First comes pulling in the query from Google. Notice the
10 in the doGoogleSearch; this
is the number of search results requested from Google. You should try
to set this as high as Google will allow whenever you run the script;
otherwise, you might find that searching for terms that are extremely
popular in the weblogging world does not return any results at all,
having been rejected as originating from a blog.
Since we're about to make a web services call for
every one of the returned results, which might take a while, we want
to start returning the results page now; this helps prevent
connection timeouts. As such, we spit out a header using the
CGI module, and then jump into our loop.
We then get to the final part of our code: actually looping through
the search results returned by Google and passing the HTML-encoded
URL to the Technorati API as a get request.
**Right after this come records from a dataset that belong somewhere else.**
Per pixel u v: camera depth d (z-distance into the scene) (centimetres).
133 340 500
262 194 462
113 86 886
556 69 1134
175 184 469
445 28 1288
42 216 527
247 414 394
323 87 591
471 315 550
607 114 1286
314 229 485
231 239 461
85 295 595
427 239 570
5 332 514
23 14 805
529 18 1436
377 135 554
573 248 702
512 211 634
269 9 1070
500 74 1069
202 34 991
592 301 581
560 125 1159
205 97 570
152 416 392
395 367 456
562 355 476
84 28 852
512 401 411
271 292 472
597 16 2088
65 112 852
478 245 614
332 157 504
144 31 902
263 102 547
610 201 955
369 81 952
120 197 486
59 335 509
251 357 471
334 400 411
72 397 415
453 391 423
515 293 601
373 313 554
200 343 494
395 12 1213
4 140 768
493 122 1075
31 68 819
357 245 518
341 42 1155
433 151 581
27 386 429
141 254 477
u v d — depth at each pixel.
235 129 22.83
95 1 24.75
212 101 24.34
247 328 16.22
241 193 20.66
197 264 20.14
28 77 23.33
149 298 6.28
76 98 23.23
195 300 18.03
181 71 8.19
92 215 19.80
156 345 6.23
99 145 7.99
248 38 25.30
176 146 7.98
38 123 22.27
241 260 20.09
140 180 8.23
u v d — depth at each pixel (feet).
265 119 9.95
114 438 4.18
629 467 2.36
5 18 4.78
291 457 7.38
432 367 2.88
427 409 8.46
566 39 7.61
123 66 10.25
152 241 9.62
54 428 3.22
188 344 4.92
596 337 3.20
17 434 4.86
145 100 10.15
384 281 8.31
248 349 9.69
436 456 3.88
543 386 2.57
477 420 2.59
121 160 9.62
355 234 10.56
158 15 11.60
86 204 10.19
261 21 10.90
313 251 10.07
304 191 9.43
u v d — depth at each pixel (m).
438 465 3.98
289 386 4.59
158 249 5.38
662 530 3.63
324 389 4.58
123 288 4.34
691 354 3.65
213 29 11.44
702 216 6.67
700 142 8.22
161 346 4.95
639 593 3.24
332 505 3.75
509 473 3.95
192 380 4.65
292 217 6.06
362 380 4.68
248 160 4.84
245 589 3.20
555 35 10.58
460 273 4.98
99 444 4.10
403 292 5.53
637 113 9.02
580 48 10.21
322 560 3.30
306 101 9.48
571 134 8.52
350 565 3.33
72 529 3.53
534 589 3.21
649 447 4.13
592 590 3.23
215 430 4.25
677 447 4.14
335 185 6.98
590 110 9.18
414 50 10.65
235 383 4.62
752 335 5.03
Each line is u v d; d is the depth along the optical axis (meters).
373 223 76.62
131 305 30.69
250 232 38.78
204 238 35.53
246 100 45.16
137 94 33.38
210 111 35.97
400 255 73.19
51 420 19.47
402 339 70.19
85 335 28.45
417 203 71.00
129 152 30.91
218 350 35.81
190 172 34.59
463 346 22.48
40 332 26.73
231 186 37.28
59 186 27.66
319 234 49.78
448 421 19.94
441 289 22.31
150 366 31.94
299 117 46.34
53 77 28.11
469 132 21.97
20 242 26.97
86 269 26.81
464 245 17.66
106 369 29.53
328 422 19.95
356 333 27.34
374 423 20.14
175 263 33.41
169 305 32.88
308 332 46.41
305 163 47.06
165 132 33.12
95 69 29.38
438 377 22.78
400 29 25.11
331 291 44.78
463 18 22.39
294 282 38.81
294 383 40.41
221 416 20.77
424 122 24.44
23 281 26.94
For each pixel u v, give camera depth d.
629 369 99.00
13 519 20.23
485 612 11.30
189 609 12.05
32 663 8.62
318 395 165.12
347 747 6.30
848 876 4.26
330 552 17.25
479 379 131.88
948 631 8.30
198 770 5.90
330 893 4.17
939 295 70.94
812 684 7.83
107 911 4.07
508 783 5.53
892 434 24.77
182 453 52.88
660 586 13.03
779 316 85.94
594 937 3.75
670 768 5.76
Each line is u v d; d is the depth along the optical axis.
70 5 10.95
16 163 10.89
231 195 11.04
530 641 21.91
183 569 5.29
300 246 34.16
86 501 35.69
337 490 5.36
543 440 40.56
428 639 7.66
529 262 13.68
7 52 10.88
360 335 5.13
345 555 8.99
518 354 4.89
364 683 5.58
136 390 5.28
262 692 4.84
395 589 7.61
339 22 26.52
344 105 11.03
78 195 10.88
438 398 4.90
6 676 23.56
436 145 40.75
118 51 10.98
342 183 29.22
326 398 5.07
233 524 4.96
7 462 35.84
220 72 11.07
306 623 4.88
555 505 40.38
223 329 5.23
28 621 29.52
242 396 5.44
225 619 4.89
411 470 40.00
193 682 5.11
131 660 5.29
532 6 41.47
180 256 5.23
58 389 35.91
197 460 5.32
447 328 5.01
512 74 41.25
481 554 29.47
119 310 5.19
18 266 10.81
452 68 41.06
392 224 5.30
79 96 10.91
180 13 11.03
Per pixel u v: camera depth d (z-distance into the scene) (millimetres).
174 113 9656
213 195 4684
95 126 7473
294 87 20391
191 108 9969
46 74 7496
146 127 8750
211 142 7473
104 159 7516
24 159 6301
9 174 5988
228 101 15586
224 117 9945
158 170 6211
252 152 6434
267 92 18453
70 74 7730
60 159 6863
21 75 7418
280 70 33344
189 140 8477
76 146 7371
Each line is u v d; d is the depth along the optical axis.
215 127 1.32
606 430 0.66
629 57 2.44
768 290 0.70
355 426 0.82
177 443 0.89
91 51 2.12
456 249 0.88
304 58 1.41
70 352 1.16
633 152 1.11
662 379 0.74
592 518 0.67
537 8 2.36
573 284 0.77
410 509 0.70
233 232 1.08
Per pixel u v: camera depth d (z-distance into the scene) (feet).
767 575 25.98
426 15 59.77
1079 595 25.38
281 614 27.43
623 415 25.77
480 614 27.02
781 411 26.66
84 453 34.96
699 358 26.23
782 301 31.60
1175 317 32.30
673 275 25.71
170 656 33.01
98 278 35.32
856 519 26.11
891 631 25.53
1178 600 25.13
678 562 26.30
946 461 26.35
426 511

Technorati will then return its results as an XML document.
TIP
Be careful that you do not run out of Technorati requests. As I write
this, Technorati is offering 500 free requests a day, which, with
this script, is around 50 searches. If you make this script available
to your web site audience, you will soon run out of Technorati
requests. One possible workaround is forcing the user to enter her
own Technorati key. You can get the user's key from
the same form that accepts the query. See the
"Hacking the Hack" section for a
means of doing this.
Parsing this result is a matter of passing it through
XML::Simple. Since Technorati returns only an
XML construct containing name when the site is
thought to be a weblog, we can use the presence of this construct as
a marker. If the program sees the construct, it skips to the next
result. If it doesn't, the site is not thought to be
a weblog by Technorati and we display a link to it, along with the
title and snippet (when available) returned by Google.